The "zones" established by the county are:

Zone 1 — Extending from the Okaloosa-Walton line about 4.9 miles to the eastern border of Topsail Hill Preserve State Park.

Zone 2 — Extending from the eastern boundary of Topsail Hill Preserve about 4.8 miles to the western boundary of Grayton Beach State Park.

Zone 3 — Extending about 2.5 miles east through Grayton Beach State Park to encompass all privately owned land.

Zone 4 — Extending about 3.9 miles from the eastern edge of Grayton Beach State Park to the western edge of Deer Lake State Park.

Zone 5 — Extending from the eastern end of Deer Lake State Park about 5.3 miles to the Bay County line.

The county's attorneys, citing state statute, made the case that losing the battle for a customary use declaration in one zone, or for one parcel, would not disqualify the county from seeking declarations in other zones.

Deputy Russell McMillian with the Walton County Sheriff's Office talks with beachgoer Stormy Stoy in 2019, informing her that her umbrella and chairs are on a private beach and must be moved closer to the water.

"The failure to establish entitlement to the affirmation of customary use as to any customary use zone or any parcel within any such zone will not prohibit the affirmation of customary use as to any other zone or parcel," the complaint said. 

More:Walton County has spent close to $1 million on customary use battle

The amended lawsuit states the county will rely on archaeological remains from pre-European Native American settlements to show that "in coastal Walton County native peoples left remains at or near the beach over thousands of years."

Those remains help "demonstrate that certain species were collected from the beach or surf zone or from canoes ... evidence of their traversing the beach, sitting on the sand, launching canoes, fishing and swimming," the lawsuit said.

General land office township and dependent resurvey plats will be used to demonstrate peoples' desire to live near the beach. That documentation "represents a desire to own and potentially use the beach for a variety of uses, including traversing the beach, sitting on the sand, sunbathing, picnicking, fishing, swimming or surfing off the beach," the amended complaint said.

Quadrangle maps, vertical photography and subdivision plots will be introduced as evidence to show trails, roads and paths leading to Walton County's beaches and "accessing dry sand for customary use activity."

Photos, "primarily by beach users of families and friends engaged in various activities at the beach" will be introduced into evidence, as will newspaper articles and advertisements that "reflect the range of typical beach uses," the complaint said.
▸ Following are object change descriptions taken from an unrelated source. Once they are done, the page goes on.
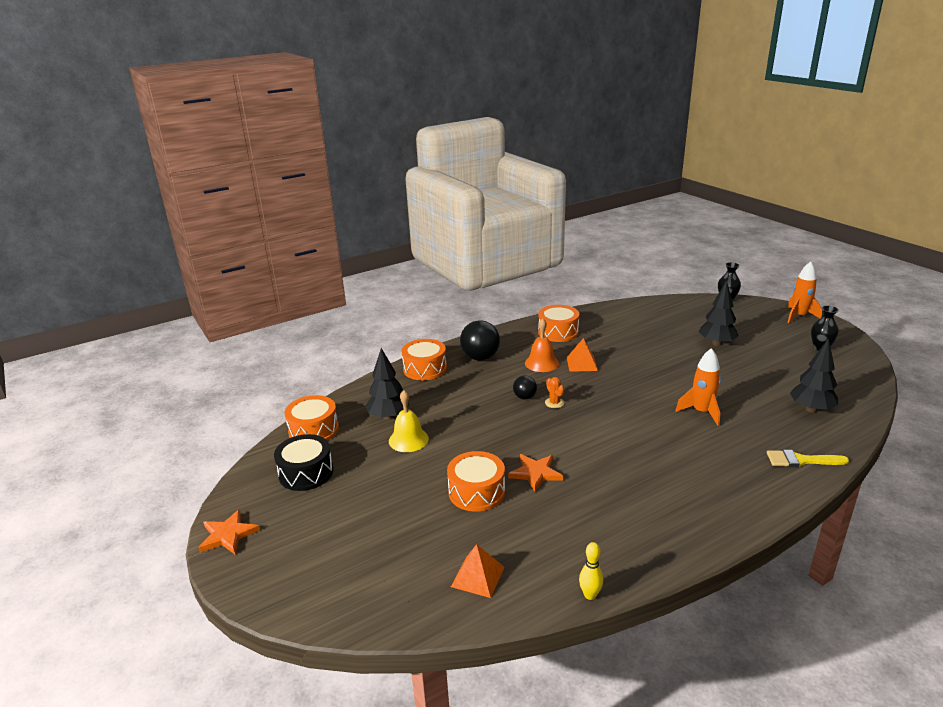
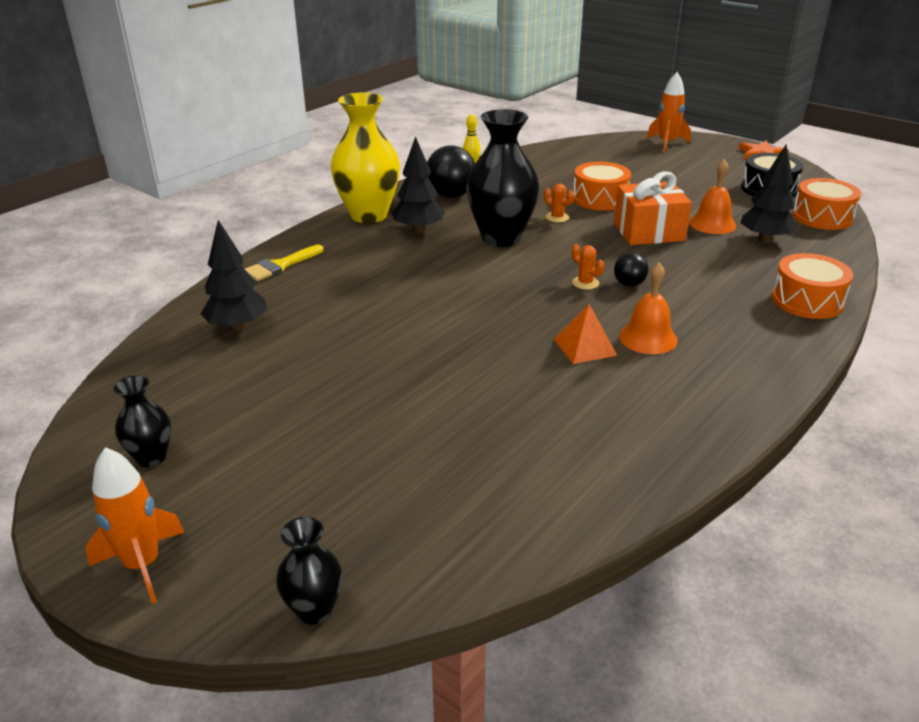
camera: 160 degrees right, 5 degrees up
(408, 440) = (712, 224): yellow bell -> orange bell
(468, 441) = (648, 232): none -> orange gift
(478, 576) = (555, 162): orange pyramid -> none
(480, 357) = (751, 332): black ball -> black ball (451, 195)
(535, 473) = (557, 217): orange star -> orange cactus
(558, 332) = (671, 409): orange drum -> none
(598, 457) = (501, 237): none -> black vase
(701, 412) = (390, 300): orange rocket -> orange rocket (667, 144)
(716, 343) = (358, 433): black tree -> black tree (419, 230)
(726, 515) = (369, 215): none -> yellow vase
(801, 460) = (280, 265): yellow brush -> yellow brush turned 150 degrees clockwise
Articles notated as exhibits date back as far as the 1950s.

Published accounts by residents, visitors and others will be used as evidence to "reflect the range of typical beach uses," the complaint said. One account, dated 1912, chronicled a child's recollection of climbing dunes with a sibling to "look for vessels in the Gulf."

County ordinances regulating driving on the beach and newspaper accounts of their establishment also will be brought into evidence in arguing customary use in each of the five zones. 

The attorneys also announced plans to introduce affidavits from hundreds of Walton County residents and visitors as "direct evidence of the following customary uses; traversing the beach, sitting, sunbathing, picnicking, fishing, swimming or surfing."